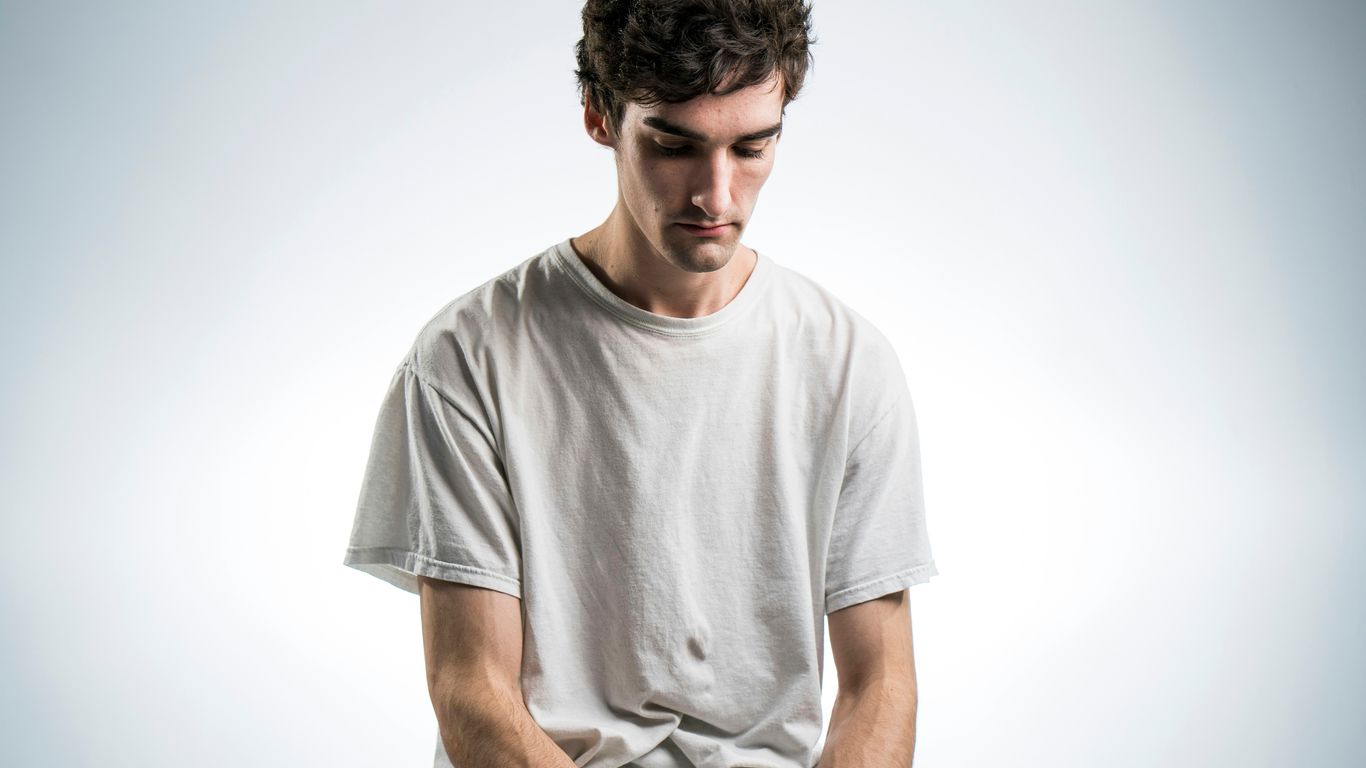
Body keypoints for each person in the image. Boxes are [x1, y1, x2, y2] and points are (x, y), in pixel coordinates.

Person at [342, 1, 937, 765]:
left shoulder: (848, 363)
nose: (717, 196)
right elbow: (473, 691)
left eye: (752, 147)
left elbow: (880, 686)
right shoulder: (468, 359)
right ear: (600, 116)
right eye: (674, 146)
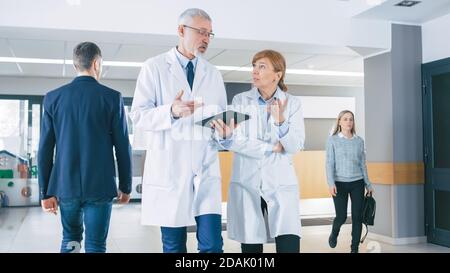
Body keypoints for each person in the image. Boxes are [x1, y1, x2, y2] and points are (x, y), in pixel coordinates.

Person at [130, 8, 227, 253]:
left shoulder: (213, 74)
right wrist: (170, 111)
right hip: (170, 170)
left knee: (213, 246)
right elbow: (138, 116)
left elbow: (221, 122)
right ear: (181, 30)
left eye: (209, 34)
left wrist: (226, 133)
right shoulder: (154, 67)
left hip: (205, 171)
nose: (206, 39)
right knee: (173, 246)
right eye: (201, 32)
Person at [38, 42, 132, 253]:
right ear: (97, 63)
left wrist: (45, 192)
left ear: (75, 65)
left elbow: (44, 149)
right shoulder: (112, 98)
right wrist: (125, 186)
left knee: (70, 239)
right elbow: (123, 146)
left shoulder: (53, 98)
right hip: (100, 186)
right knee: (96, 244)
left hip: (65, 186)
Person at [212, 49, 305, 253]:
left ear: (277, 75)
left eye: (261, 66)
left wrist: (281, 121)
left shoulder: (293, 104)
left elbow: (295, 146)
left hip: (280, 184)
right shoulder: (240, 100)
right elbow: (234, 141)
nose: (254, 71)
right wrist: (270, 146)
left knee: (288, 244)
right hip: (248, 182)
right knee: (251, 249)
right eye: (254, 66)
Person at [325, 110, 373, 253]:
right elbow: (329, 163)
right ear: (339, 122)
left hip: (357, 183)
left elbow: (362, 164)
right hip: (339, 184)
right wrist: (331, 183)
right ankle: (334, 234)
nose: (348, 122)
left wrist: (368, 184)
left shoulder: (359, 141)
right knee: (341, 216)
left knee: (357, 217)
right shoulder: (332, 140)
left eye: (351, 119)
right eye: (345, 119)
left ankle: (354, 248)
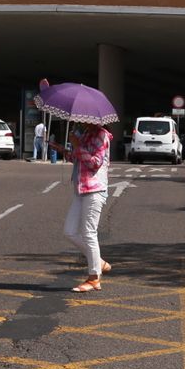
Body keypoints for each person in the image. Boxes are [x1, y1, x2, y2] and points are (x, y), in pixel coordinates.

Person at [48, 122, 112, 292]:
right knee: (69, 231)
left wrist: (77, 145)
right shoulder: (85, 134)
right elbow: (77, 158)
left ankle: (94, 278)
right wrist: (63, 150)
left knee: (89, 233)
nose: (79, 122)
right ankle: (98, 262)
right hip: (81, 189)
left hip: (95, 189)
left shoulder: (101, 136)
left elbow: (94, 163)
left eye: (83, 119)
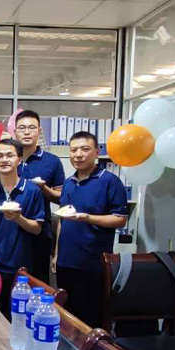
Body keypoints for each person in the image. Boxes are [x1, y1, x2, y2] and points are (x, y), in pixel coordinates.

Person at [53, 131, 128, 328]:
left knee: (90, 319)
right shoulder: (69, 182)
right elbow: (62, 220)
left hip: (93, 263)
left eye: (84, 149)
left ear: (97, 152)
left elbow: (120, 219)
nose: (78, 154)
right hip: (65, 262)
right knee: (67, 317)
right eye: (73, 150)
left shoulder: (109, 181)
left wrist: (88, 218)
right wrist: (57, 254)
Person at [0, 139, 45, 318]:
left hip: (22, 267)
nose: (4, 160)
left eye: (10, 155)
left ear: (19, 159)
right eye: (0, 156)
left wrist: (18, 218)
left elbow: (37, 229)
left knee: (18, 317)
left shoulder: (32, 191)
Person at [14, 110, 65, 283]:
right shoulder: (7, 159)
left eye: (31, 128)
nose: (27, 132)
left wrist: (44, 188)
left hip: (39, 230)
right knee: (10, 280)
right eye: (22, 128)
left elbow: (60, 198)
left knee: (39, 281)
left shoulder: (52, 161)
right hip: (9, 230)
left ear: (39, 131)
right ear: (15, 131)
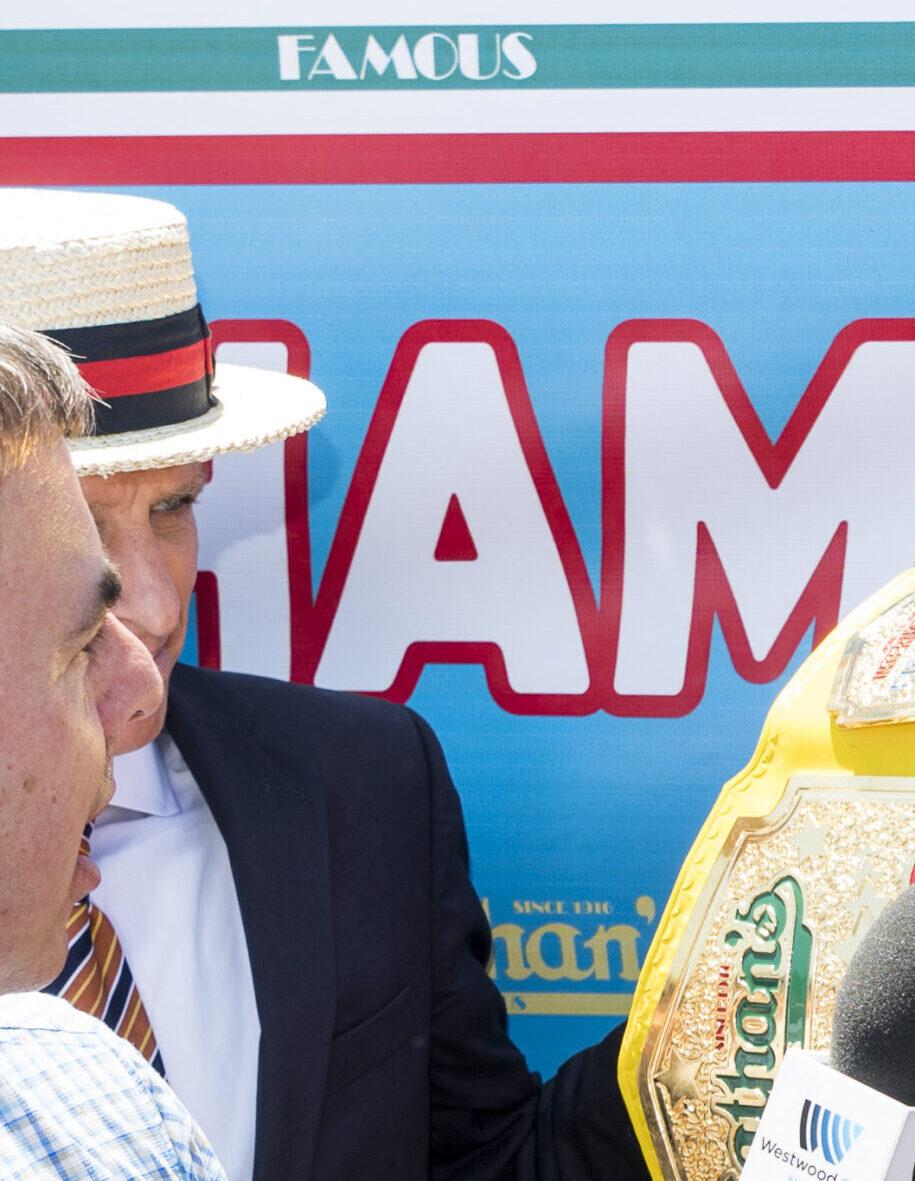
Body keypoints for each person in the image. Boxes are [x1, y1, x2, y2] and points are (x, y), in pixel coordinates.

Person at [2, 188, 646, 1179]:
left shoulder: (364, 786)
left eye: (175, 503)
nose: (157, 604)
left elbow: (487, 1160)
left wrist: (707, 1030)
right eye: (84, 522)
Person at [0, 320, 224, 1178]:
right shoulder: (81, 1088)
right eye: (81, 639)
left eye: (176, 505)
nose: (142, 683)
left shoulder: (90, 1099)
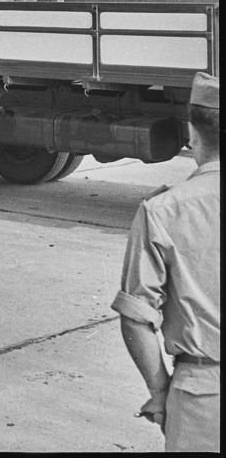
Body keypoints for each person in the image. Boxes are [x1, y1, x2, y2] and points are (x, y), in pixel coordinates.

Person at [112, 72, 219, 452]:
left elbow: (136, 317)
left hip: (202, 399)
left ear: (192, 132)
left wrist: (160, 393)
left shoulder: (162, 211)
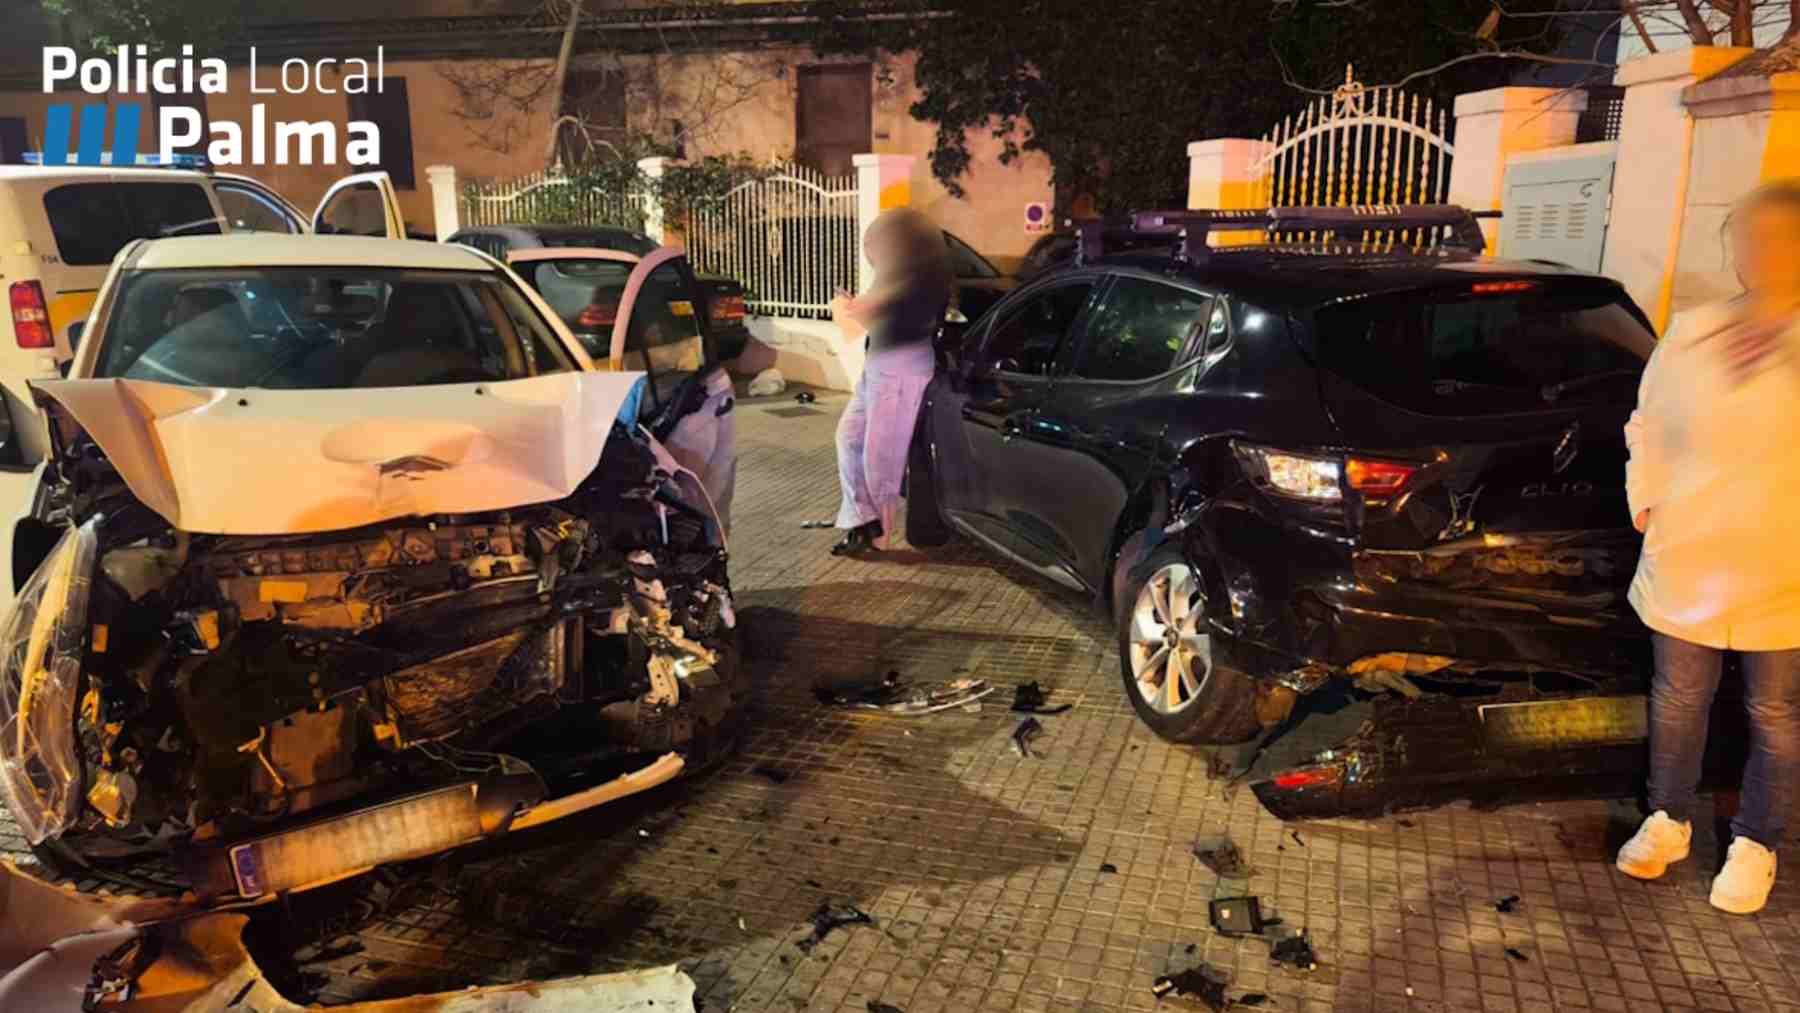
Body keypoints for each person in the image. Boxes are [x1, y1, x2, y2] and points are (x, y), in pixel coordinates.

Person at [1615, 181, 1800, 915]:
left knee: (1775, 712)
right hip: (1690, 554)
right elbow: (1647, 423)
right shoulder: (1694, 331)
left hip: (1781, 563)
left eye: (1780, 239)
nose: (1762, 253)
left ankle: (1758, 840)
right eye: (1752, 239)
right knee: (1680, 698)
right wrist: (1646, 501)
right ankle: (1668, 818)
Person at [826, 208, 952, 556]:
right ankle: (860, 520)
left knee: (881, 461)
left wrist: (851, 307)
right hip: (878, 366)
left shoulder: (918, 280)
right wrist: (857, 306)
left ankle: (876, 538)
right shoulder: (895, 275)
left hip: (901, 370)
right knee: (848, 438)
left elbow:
══════════════════════════════
How many lines in the data above hold the word "ankle"? Answer with the number alone.

8